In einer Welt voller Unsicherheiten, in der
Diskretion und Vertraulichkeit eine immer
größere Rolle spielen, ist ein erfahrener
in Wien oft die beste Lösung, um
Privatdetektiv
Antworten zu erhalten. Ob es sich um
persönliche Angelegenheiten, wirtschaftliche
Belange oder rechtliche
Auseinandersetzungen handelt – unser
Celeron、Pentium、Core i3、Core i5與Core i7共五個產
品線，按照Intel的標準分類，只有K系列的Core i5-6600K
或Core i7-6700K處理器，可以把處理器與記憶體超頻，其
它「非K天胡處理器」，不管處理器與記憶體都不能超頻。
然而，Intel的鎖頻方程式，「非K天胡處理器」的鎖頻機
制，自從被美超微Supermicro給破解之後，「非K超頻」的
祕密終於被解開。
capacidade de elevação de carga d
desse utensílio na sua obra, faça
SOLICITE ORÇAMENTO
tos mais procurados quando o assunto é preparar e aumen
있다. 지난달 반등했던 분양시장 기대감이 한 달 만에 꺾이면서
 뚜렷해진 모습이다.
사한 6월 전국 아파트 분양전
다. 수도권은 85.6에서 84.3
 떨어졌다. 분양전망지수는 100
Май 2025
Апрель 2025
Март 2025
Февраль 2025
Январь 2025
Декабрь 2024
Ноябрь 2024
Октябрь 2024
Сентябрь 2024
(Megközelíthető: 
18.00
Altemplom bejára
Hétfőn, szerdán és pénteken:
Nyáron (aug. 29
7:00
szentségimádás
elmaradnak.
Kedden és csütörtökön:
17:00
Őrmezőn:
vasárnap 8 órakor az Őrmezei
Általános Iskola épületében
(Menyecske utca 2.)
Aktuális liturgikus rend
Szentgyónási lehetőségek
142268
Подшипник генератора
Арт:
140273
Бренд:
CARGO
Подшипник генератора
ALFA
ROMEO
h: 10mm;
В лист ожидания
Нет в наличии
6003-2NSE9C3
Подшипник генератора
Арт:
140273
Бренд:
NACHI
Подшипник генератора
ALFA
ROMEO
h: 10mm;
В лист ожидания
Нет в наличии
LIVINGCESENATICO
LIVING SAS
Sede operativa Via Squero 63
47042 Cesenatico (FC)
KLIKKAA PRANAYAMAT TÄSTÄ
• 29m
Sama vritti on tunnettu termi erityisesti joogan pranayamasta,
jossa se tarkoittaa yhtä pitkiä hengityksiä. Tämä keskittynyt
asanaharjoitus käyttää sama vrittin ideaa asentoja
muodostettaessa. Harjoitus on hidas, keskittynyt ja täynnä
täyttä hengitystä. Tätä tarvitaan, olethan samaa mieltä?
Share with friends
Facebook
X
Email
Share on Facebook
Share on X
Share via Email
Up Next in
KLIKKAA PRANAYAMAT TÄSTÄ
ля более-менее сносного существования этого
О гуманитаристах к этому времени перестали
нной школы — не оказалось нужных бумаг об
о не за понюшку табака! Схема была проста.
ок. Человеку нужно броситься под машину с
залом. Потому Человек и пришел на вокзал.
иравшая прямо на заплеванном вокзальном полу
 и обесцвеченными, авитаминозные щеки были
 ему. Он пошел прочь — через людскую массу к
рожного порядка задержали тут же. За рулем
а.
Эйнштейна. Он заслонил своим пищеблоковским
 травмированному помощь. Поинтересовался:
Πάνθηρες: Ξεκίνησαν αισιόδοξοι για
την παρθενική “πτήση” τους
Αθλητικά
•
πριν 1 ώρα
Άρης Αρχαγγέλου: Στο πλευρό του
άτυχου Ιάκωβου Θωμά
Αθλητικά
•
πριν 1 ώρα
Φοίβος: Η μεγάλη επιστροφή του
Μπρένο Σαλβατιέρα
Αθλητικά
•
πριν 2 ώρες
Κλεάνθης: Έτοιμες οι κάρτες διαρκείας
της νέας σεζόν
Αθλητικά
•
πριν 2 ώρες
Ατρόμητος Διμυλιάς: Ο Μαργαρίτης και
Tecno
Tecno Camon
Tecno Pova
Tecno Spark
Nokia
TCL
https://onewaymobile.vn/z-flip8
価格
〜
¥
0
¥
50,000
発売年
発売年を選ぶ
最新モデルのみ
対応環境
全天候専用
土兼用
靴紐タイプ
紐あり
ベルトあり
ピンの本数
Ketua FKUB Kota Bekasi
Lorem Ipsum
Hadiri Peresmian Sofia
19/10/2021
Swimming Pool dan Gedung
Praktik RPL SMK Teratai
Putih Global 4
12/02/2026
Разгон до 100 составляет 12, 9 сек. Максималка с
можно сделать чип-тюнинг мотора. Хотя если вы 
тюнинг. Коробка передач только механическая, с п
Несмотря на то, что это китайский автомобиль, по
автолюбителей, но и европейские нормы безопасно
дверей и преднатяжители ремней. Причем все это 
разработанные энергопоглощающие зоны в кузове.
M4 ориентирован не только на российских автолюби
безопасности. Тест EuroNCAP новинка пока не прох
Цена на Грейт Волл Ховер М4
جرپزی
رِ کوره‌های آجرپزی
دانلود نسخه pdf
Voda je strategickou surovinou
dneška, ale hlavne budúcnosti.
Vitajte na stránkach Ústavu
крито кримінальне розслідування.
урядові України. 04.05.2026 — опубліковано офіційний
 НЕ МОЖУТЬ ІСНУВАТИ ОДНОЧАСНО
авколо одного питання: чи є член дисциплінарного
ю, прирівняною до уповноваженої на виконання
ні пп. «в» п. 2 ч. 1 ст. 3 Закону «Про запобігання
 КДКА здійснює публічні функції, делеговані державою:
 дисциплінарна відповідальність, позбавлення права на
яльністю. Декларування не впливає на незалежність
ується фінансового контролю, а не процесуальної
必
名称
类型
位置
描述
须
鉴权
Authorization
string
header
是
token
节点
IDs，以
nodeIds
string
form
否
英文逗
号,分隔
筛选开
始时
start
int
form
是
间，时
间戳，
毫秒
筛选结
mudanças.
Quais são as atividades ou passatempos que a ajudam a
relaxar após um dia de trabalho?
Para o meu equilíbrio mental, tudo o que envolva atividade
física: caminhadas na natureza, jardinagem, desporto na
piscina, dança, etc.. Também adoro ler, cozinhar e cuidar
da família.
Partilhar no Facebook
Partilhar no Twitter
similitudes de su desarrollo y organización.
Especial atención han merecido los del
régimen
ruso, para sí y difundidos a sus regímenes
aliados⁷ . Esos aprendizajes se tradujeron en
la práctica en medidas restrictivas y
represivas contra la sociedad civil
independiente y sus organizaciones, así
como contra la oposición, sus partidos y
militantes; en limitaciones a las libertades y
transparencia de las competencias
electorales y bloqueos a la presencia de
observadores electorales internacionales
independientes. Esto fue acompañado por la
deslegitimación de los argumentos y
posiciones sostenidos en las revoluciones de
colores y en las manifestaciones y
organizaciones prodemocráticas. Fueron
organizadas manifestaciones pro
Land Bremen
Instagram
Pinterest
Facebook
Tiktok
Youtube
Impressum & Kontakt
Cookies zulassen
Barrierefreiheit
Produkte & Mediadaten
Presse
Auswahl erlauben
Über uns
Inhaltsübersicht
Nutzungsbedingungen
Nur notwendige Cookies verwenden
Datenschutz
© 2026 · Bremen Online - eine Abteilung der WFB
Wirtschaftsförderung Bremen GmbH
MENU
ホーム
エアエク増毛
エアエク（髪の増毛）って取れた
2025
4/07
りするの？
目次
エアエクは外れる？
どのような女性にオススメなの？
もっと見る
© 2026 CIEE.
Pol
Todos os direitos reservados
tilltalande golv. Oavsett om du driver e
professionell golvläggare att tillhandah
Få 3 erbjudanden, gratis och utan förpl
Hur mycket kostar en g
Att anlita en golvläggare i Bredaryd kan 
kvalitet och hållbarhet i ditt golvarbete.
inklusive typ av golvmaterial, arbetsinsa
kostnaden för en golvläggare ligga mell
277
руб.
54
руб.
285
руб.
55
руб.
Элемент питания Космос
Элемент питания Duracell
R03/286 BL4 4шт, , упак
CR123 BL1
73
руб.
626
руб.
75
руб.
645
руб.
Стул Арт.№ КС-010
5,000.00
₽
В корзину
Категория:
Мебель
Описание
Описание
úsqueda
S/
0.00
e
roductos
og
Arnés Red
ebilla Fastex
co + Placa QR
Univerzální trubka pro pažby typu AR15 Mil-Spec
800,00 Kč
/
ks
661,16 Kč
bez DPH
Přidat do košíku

WHAT IS BEING ASKED: Throughout the material above, report each line holding the word "только".

EXERCISE ANSWER:
тюнинг. Коробка передач только механическая, с п
M4 ориентирован не только на российских автолюби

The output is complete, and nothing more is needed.